The entries below should be set down again exactly, with every picture left out.

--------------------

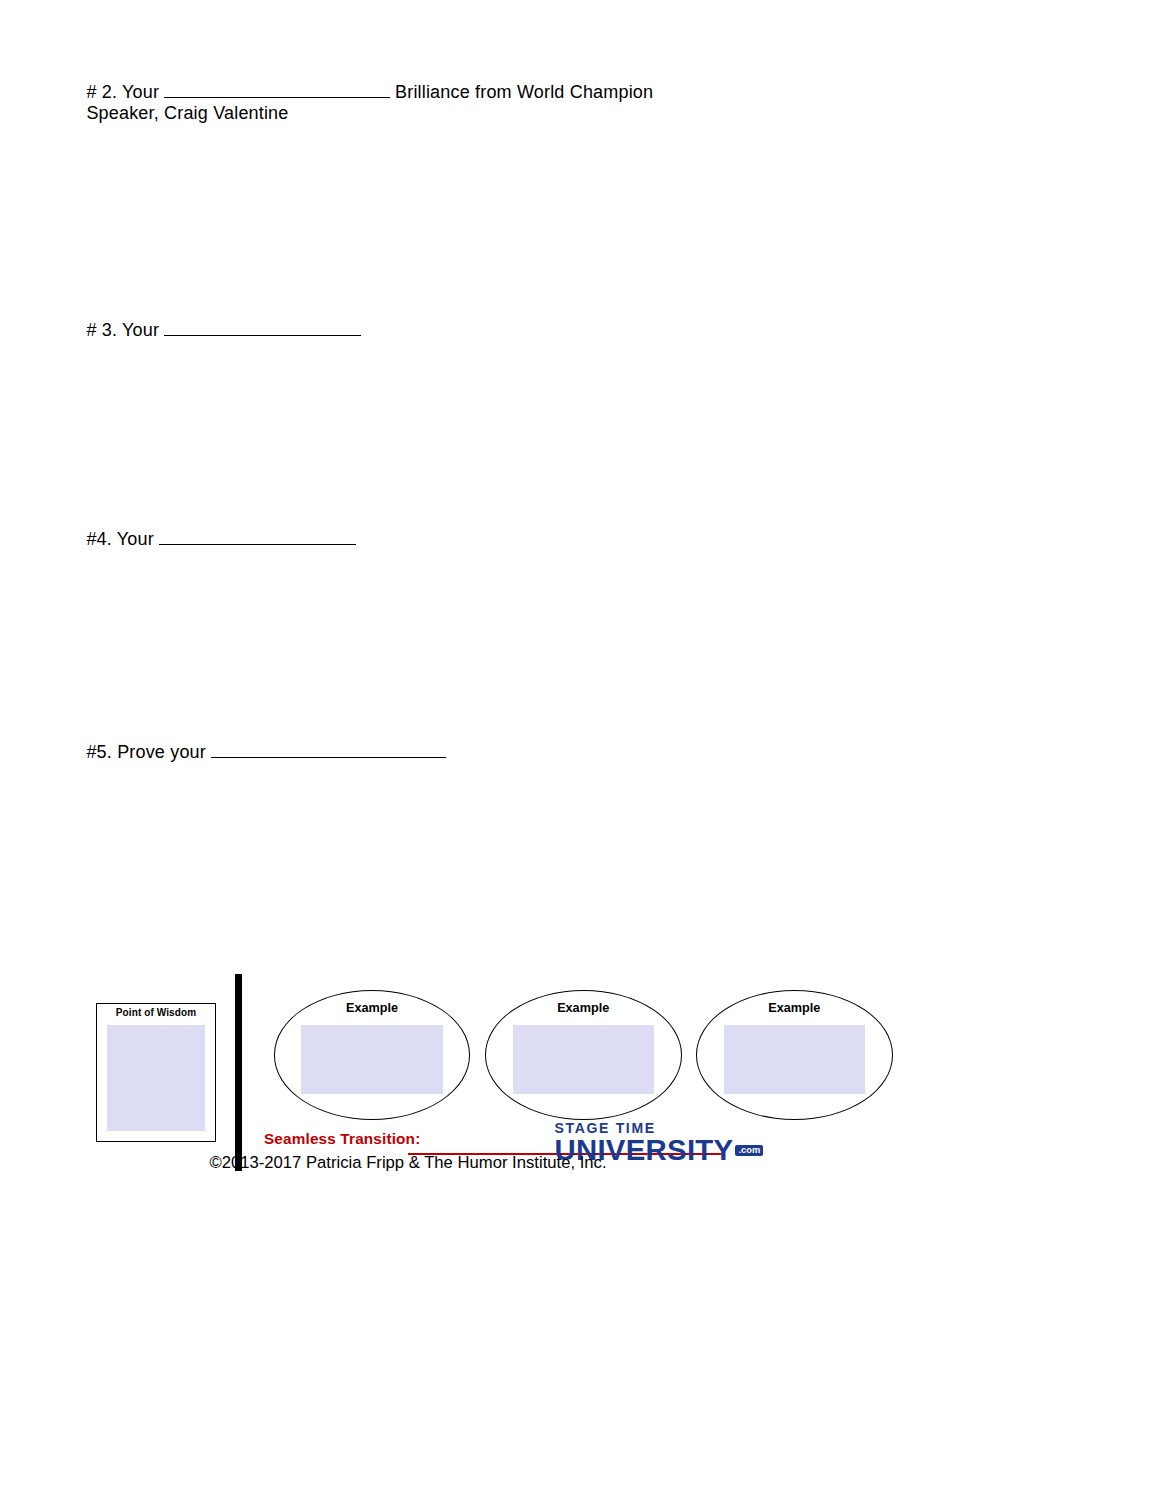# 2. Your Brilliance from World Champion Speaker, Craig Valentine
# 3. Your
#4. Your
#5. Prove your
Point of Wisdom
Example
Example
Example
Seamless Transition:
STAGE TIME
UNIVERSITY.com
©2013-2017 Patricia Fripp & The Humor Institute, Inc.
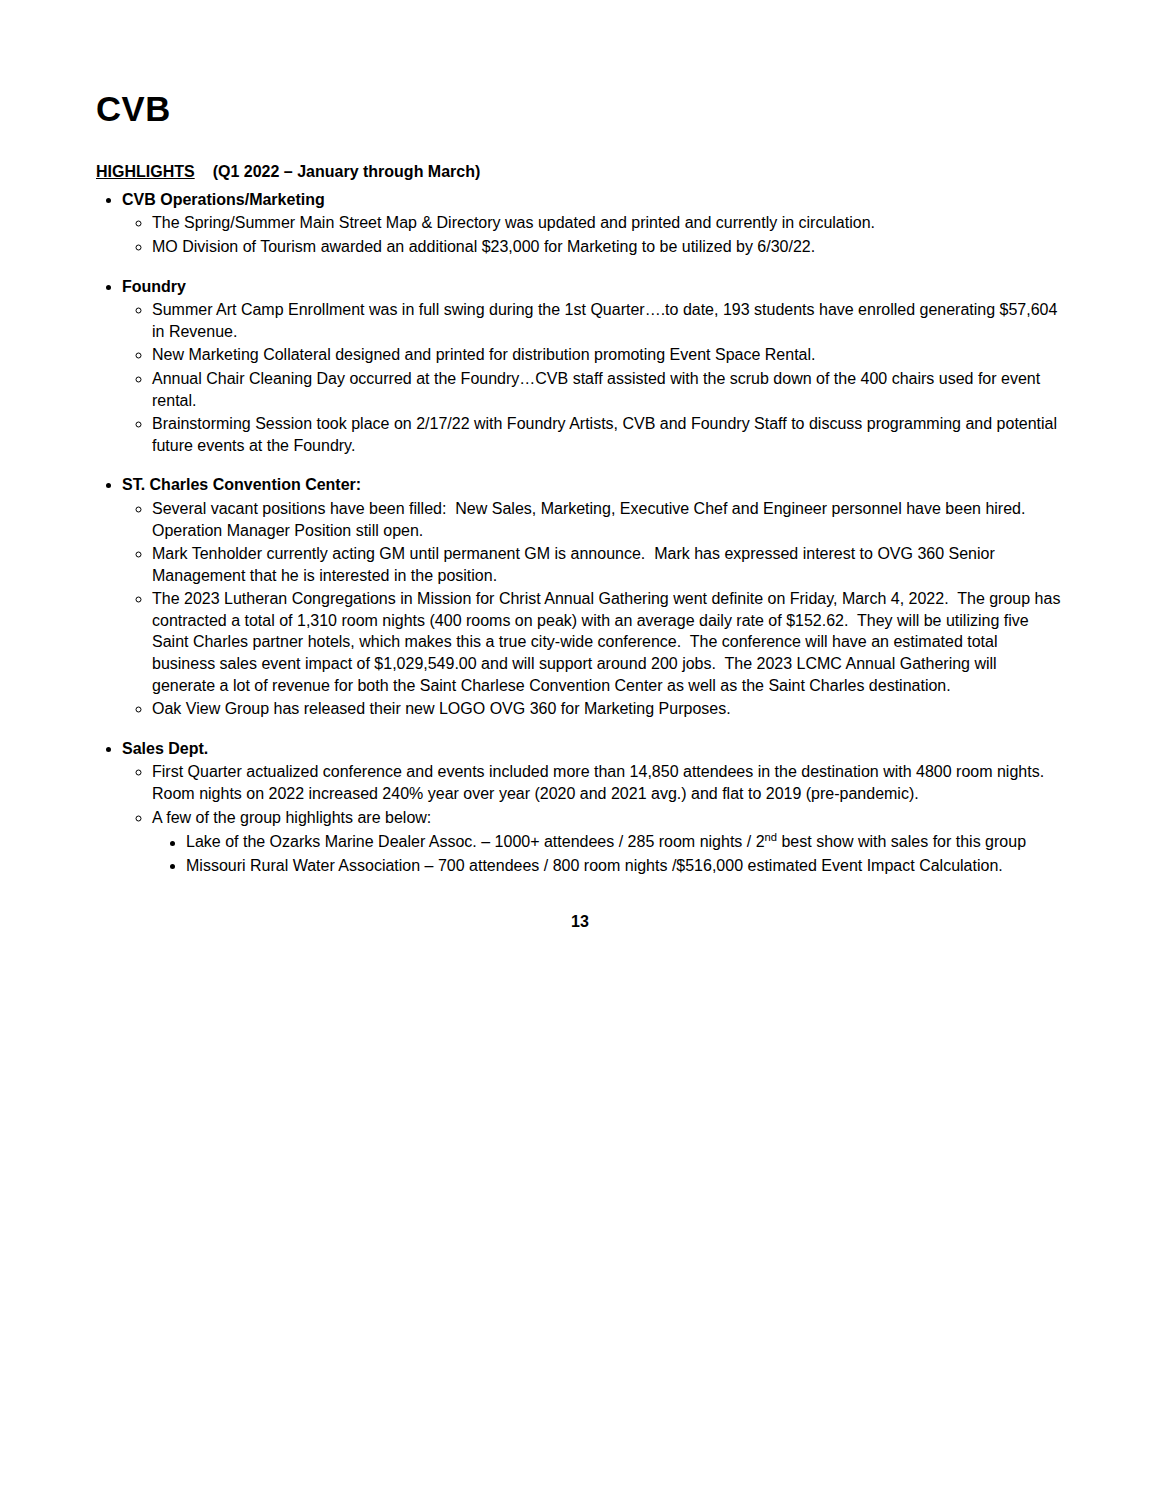CVB
HIGHLIGHTS(Q1 2022 – January through March)
CVB Operations/Marketing
The Spring/Summer Main Street Map & Directory was updated and printed and currently in circulation.
MO Division of Tourism awarded an additional $23,000 for Marketing to be utilized by 6/30/22.
Foundry
Summer Art Camp Enrollment was in full swing during the 1st Quarter….to date, 193 students have enrolled generating $57,604 in Revenue.
New Marketing Collateral designed and printed for distribution promoting Event Space Rental.
Annual Chair Cleaning Day occurred at the Foundry…CVB staff assisted with the scrub down of the 400 chairs used for event rental.
Brainstorming Session took place on 2/17/22 with Foundry Artists, CVB and Foundry Staff to discuss programming and potential future events at the Foundry.
ST. Charles Convention Center:
Several vacant positions have been filled: New Sales, Marketing, Executive Chef and Engineer personnel have been hired. Operation Manager Position still open.
Mark Tenholder currently acting GM until permanent GM is announce. Mark has expressed interest to OVG 360 Senior Management that he is interested in the position.
The 2023 Lutheran Congregations in Mission for Christ Annual Gathering went definite on Friday, March 4, 2022. The group has contracted a total of 1,310 room nights (400 rooms on peak) with an average daily rate of $152.62. They will be utilizing five Saint Charles partner hotels, which makes this a true city-wide conference. The conference will have an estimated total business sales event impact of $1,029,549.00 and will support around 200 jobs. The 2023 LCMC Annual Gathering will generate a lot of revenue for both the Saint Charlese Convention Center as well as the Saint Charles destination.
Oak View Group has released their new LOGO OVG 360 for Marketing Purposes.
Sales Dept.
First Quarter actualized conference and events included more than 14,850 attendees in the destination with 4800 room nights. Room nights on 2022 increased 240% year over year (2020 and 2021 avg.) and flat to 2019 (pre-pandemic).
A few of the group highlights are below:
Lake of the Ozarks Marine Dealer Assoc. – 1000+ attendees / 285 room nights / 2nd best show with sales for this group
Missouri Rural Water Association – 700 attendees / 800 room nights /$516,000 estimated Event Impact Calculation.
13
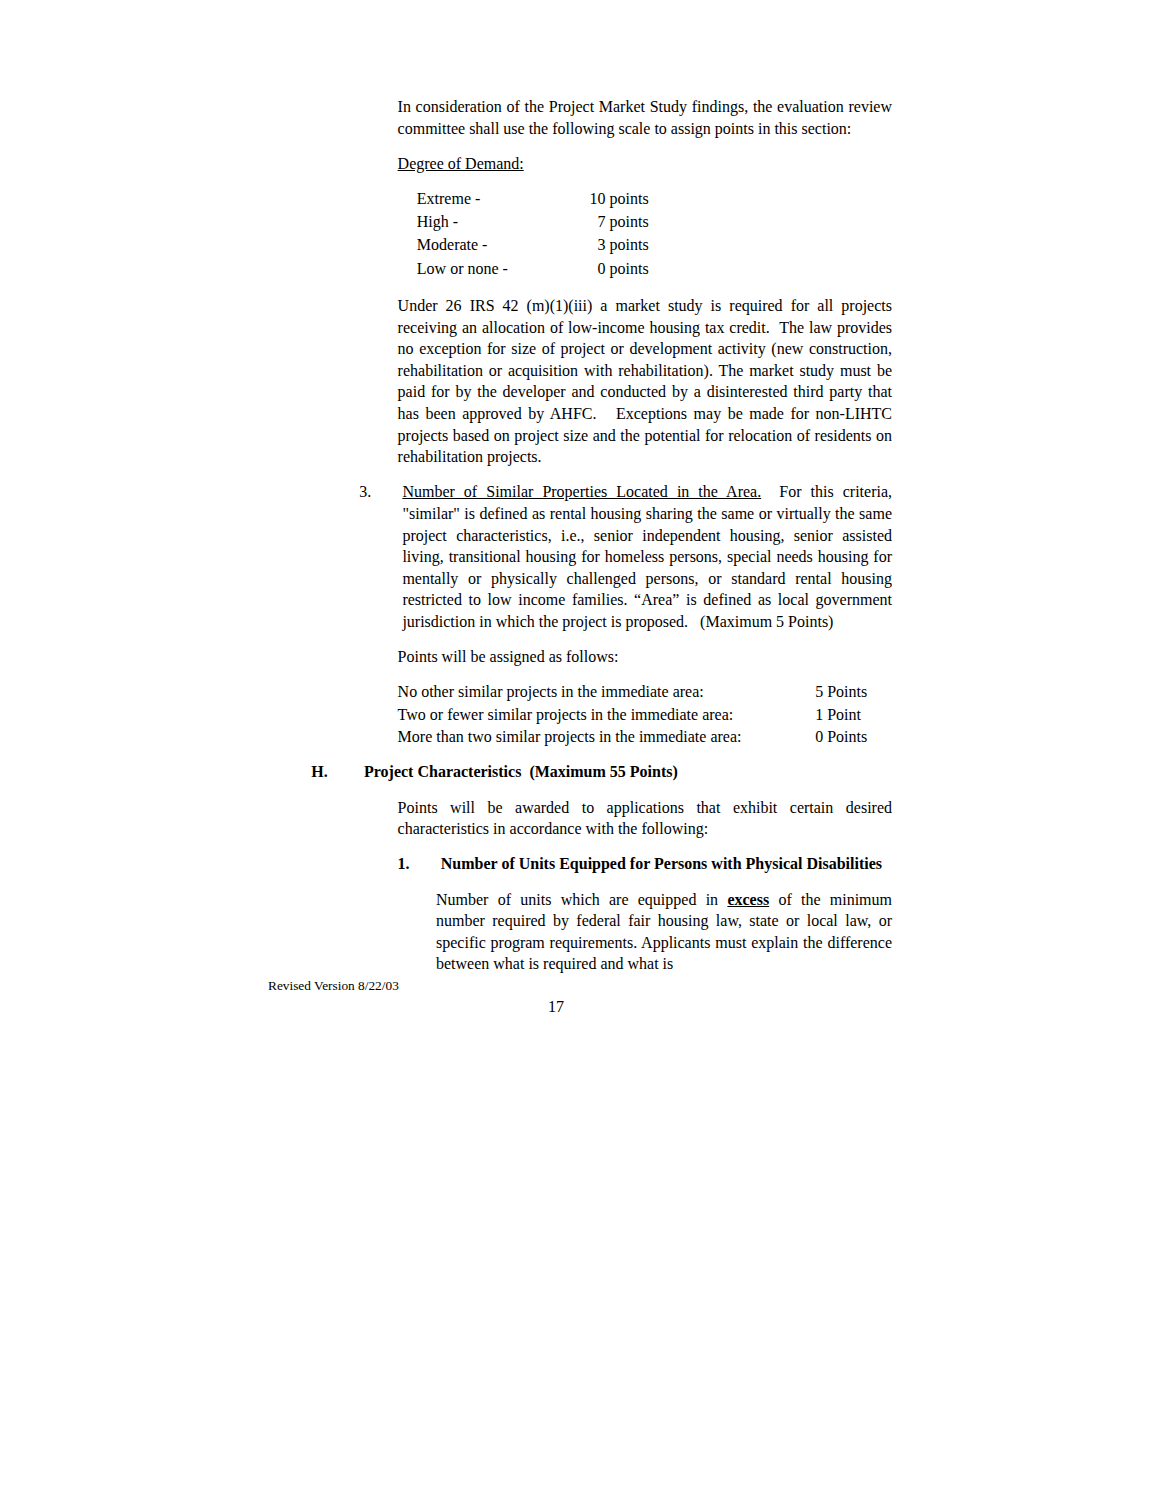In consideration of the Project Market Study findings, the evaluation review committee shall use the following scale to assign points in this section:
Degree of Demand:
| Extreme - | 10 points |
| High - | 7 points |
| Moderate - | 3 points |
| Low or none - | 0 points |
Under 26 IRS 42 (m)(1)(iii) a market study is required for all projects receiving an allocation of low-income housing tax credit. The law provides no exception for size of project or development activity (new construction, rehabilitation or acquisition with rehabilitation). The market study must be paid for by the developer and conducted by a disinterested third party that has been approved by AHFC. Exceptions may be made for non-LIHTC projects based on project size and the potential for relocation of residents on rehabilitation projects.
3.
Number of Similar Properties Located in the Area. For this criteria, "similar" is defined as rental housing sharing the same or virtually the same project characteristics, i.e., senior independent housing, senior assisted living, transitional housing for homeless persons, special needs housing for mentally or physically challenged persons, or standard rental housing restricted to low income families. “Area” is defined as local government jurisdiction in which the project is proposed. (Maximum 5 Points)
Points will be assigned as follows:
No other similar projects in the immediate area: 5 Points
Two or fewer similar projects in the immediate area: 1 Point
More than two similar projects in the immediate area: 0 Points
H.
Project Characteristics (Maximum 55 Points)
Points will be awarded to applications that exhibit certain desired characteristics in accordance with the following:
1.
Number of Units Equipped for Persons with Physical Disabilities
Number of units which are equipped in excess of the minimum number required by federal fair housing law, state or local law, or specific program requirements. Applicants must explain the difference between what is required and what is
Revised Version 8/22/03
17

--------------------

(YOUR RESPONSE):
# 2. Your Brilliance from World Champion Speaker, Craig Valentine
# 3. Your
#4. Your
#5. Prove your
Point of Wisdom
Example
Example
Example
Seamless Transition:
STAGE TIME
UNIVERSITY.com
©2013-2017 Patricia Fripp & The Humor Institute, Inc.
CVB
HIGHLIGHTS(Q1 2022 – January through March)
CVB Operations/Marketing
The Spring/Summer Main Street Map & Directory was updated and printed and currently in circulation.
MO Division of Tourism awarded an additional $23,000 for Marketing to be utilized by 6/30/22.
Foundry
Summer Art Camp Enrollment was in full swing during the 1st Quarter….to date, 193 students have enrolled generating $57,604 in Revenue.
New Marketing Collateral designed and printed for distribution promoting Event Space Rental.
Annual Chair Cleaning Day occurred at the Foundry…CVB staff assisted with the scrub down of the 400 chairs used for event rental.
Brainstorming Session took place on 2/17/22 with Foundry Artists, CVB and Foundry Staff to discuss programming and potential future events at the Foundry.
ST. Charles Convention Center:
Several vacant positions have been filled: New Sales, Marketing, Executive Chef and Engineer personnel have been hired. Operation Manager Position still open.
Mark Tenholder currently acting GM until permanent GM is announce. Mark has expressed interest to OVG 360 Senior Management that he is interested in the position.
The 2023 Lutheran Congregations in Mission for Christ Annual Gathering went definite on Friday, March 4, 2022. The group has contracted a total of 1,310 room nights (400 rooms on peak) with an average daily rate of $152.62. They will be utilizing five Saint Charles partner hotels, which makes this a true city-wide conference. The conference will have an estimated total business sales event impact of $1,029,549.00 and will support around 200 jobs. The 2023 LCMC Annual Gathering will generate a lot of revenue for both the Saint Charlese Convention Center as well as the Saint Charles destination.
Oak View Group has released their new LOGO OVG 360 for Marketing Purposes.
Sales Dept.
First Quarter actualized conference and events included more than 14,850 attendees in the destination with 4800 room nights. Room nights on 2022 increased 240% year over year (2020 and 2021 avg.) and flat to 2019 (pre-pandemic).
A few of the group highlights are below:
Lake of the Ozarks Marine Dealer Assoc. – 1000+ attendees / 285 room nights / 2nd best show with sales for this group
Missouri Rural Water Association – 700 attendees / 800 room nights /$516,000 estimated Event Impact Calculation.
13
In consideration of the Project Market Study findings, the evaluation review committee shall use the following scale to assign points in this section:
Degree of Demand:
| Extreme - | 10 points |
| High - | 7 points |
| Moderate - | 3 points |
| Low or none - | 0 points |
Under 26 IRS 42 (m)(1)(iii) a market study is required for all projects receiving an allocation of low-income housing tax credit. The law provides no exception for size of project or development activity (new construction, rehabilitation or acquisition with rehabilitation). The market study must be paid for by the developer and conducted by a disinterested third party that has been approved by AHFC. Exceptions may be made for non-LIHTC projects based on project size and the potential for relocation of residents on rehabilitation projects.
3.
Number of Similar Properties Located in the Area. For this criteria, "similar" is defined as rental housing sharing the same or virtually the same project characteristics, i.e., senior independent housing, senior assisted living, transitional housing for homeless persons, special needs housing for mentally or physically challenged persons, or standard rental housing restricted to low income families. “Area” is defined as local government jurisdiction in which the project is proposed. (Maximum 5 Points)
Points will be assigned as follows:
No other similar projects in the immediate area: 5 Points
Two or fewer similar projects in the immediate area: 1 Point
More than two similar projects in the immediate area: 0 Points
H.
Project Characteristics (Maximum 55 Points)
Points will be awarded to applications that exhibit certain desired characteristics in accordance with the following:
1.
Number of Units Equipped for Persons with Physical Disabilities
Number of units which are equipped in excess of the minimum number required by federal fair housing law, state or local law, or specific program requirements. Applicants must explain the difference between what is required and what is
Revised Version 8/22/03
17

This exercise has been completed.